- Enunciado del ejercicio 1 -
Reescriba el pasaje del texto sobre el crecimiento económico desde "Esto implica que" hasta "de forma sistémica.", ambos incluidos, y sustituya "salarios estancados" por "salarios congelados".
- Enunciado del ejercicio 2 -
Convierta en una lista el párrafo del texto sobre el crecimiento económico que comienza con "Siguiendo con los estudios prospectivos de la OCDE" y conserve sus datos principales.
:: Texto extraído ::
Esto implica que tendremos que acostumbrarnos a movernos en un mundo cada vez
más desigual y con salarios estancados, condición que jamás había sucedido en
la historia de la economía mundial de forma sistémica.
Siguiendo
con los estudios prospectivos de la OCDE, alarma ver como estos análisis
indican que entre 2026 y 2060 el crecimiento caerá sostenidamente de forma
paulatina. Estos indicadores vienen a señalar que llegado el 2046 los países
OCDE estarán en los niveles de crecimiento del 2005 y en 2060 la situación será
aun inferior a la existente a primeros del presente siglo. Para los países que
no forman parte de la OCDE –Brasil o China entre ellos- esta declinación será
aún más pronunciada.
Cuando
esta crisis sistémica finalice llegaremos a un escenario estabilizado de nueva
normalidad donde el crecimiento estará altamente sesgado –unas zonas tendrán crecimiento
pero la mayoría no-; existirá un equilibrio estructural en desempleo elevado
–precisamente lo que Keynes cuestionó en su momento-; esto implicará que el
empleo a tiempo parcial y desempleo será muy elevado, disparándose la
contratación temporal a todos los sectores de la producción; la clase media
comenzará a declinar y con ella desaparecerá el concepto de Estado que hoy
conocemos a favor del poder de las grandes corporaciones; la industria 4.0 –era
postmáquina aplicada a la customización- hará que lo que se fabrique hoy mañana
será antiguo (la vida media de un nuevo producto en la década de 1980 estaba en
unos tres años, en la década de 1990 se redujo a un año, hoy se mueve entre
tres y cinco meses); y entraremos de lleno en la Sociedad 1/3, es decir, un
modelo de sociedad donde un tercio de nosotros será necesario, otro tercio
parcialmente necesario y el tercio restante un estorbo.
:::
:: Registros proporcionados ::
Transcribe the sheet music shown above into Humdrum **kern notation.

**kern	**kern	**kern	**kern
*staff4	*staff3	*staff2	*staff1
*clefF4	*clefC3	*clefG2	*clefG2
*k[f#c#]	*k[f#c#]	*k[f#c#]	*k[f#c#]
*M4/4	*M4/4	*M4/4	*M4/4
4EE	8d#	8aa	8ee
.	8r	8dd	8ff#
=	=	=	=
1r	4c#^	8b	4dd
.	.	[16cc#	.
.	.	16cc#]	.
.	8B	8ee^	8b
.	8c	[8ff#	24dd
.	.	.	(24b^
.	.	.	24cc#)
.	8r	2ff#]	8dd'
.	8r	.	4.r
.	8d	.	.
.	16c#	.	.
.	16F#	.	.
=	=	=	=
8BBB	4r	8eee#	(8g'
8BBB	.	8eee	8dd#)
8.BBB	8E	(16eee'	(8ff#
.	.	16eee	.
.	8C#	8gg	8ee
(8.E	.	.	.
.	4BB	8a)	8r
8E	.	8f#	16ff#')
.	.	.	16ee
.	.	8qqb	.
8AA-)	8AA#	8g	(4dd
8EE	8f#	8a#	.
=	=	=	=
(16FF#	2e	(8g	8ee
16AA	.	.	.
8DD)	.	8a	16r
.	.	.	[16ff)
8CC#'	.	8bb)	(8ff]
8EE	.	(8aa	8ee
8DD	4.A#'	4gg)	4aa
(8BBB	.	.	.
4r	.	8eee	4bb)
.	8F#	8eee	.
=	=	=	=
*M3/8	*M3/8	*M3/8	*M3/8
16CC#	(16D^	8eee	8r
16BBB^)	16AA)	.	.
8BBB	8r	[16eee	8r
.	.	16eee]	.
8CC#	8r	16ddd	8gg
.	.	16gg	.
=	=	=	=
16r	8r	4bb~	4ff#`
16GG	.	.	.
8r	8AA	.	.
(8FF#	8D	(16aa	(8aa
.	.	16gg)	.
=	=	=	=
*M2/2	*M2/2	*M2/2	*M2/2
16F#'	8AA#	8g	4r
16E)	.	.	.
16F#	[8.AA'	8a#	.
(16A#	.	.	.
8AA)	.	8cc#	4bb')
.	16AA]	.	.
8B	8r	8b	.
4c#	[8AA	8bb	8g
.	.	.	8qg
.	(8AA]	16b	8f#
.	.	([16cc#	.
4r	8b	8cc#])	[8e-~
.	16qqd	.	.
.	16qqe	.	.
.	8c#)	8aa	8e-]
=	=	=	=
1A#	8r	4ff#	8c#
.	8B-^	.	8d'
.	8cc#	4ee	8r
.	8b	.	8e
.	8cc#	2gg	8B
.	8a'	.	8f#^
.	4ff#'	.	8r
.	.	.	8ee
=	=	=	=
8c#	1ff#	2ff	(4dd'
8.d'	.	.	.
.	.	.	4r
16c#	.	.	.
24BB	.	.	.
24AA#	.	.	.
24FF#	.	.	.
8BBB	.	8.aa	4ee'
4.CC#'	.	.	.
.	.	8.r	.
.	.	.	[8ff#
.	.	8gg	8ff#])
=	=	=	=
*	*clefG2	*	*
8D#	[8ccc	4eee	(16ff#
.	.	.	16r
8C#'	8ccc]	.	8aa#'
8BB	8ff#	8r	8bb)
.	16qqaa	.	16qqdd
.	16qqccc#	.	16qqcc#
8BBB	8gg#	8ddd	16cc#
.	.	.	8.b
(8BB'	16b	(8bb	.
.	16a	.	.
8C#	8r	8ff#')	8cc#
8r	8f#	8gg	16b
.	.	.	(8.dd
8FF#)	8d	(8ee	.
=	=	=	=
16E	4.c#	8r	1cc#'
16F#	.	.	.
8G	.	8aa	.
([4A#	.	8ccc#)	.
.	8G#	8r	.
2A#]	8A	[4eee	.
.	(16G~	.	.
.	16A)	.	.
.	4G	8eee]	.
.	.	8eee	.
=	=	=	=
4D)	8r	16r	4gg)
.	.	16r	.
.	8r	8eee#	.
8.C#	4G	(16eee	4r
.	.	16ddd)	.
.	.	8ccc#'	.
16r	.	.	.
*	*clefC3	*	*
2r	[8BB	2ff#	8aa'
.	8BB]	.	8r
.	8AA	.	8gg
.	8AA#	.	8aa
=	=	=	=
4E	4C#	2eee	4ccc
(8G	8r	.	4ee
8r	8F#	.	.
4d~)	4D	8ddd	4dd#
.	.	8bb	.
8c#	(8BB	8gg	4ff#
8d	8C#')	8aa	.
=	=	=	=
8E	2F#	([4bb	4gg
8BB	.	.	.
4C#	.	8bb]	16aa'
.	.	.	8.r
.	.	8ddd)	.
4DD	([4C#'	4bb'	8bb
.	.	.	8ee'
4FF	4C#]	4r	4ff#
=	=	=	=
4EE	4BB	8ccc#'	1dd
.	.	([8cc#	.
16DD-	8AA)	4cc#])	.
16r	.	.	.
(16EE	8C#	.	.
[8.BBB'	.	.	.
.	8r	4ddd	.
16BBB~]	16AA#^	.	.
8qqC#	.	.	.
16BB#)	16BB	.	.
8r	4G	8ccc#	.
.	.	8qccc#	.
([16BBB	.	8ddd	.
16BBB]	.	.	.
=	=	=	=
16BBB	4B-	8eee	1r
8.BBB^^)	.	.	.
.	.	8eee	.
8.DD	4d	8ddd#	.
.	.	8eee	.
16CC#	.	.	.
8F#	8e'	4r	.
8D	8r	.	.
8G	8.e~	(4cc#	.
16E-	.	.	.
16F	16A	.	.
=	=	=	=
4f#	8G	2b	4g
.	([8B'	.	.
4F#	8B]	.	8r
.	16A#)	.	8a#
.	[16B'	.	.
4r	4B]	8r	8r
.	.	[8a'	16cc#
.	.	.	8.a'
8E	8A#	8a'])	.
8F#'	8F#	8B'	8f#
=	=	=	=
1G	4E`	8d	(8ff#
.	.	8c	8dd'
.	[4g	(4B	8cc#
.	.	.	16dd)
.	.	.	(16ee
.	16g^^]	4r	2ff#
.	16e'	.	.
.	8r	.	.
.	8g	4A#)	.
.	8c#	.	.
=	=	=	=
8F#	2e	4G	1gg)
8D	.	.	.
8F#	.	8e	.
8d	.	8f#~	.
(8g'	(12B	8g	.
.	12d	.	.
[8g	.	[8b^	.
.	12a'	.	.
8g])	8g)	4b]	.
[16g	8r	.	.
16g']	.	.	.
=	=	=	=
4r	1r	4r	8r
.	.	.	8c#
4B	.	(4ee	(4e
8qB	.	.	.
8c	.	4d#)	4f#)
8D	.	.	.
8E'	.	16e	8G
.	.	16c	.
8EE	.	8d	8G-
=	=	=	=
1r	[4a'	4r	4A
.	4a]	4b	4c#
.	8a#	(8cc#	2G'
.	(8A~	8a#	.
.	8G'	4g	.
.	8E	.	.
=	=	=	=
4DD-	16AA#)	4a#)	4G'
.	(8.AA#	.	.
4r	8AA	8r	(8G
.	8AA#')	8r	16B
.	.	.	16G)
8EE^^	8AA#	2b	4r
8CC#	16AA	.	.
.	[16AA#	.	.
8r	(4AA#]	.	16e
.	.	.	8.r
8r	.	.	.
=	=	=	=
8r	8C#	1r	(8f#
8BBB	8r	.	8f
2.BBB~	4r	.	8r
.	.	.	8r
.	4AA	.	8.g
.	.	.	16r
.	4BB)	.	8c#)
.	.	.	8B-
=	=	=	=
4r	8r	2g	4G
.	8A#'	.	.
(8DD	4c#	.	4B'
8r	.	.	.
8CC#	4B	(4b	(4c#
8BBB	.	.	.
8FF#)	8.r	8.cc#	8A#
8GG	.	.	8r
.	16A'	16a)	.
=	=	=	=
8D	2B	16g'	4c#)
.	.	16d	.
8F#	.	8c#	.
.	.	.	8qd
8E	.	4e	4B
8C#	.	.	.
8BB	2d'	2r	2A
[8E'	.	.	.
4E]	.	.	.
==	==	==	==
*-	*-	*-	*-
:::
- Respuesta del ejercicio 1 -
Esto implica que tendremos que acostumbrarnos a movernos en un mundo cada vez
más desigual y con salarios congelados, condición que jamás había sucedido en
la historia de la economía mundial de forma sistémica.

- Respuesta del ejercicio 2 -
- Según los estudios prospectivos de la OCDE, entre 2026 y 2060 el crecimiento caerá de forma sostenida y paulatina.
- Hacia 2046, los países de la OCDE estarán en los niveles de crecimiento de 2005.
- En 2060, la situación será inferior incluso a la de principios del presente siglo.
- En los países que no forman parte de la OCDE, como Brasil o China, la declinación será aún más pronunciada.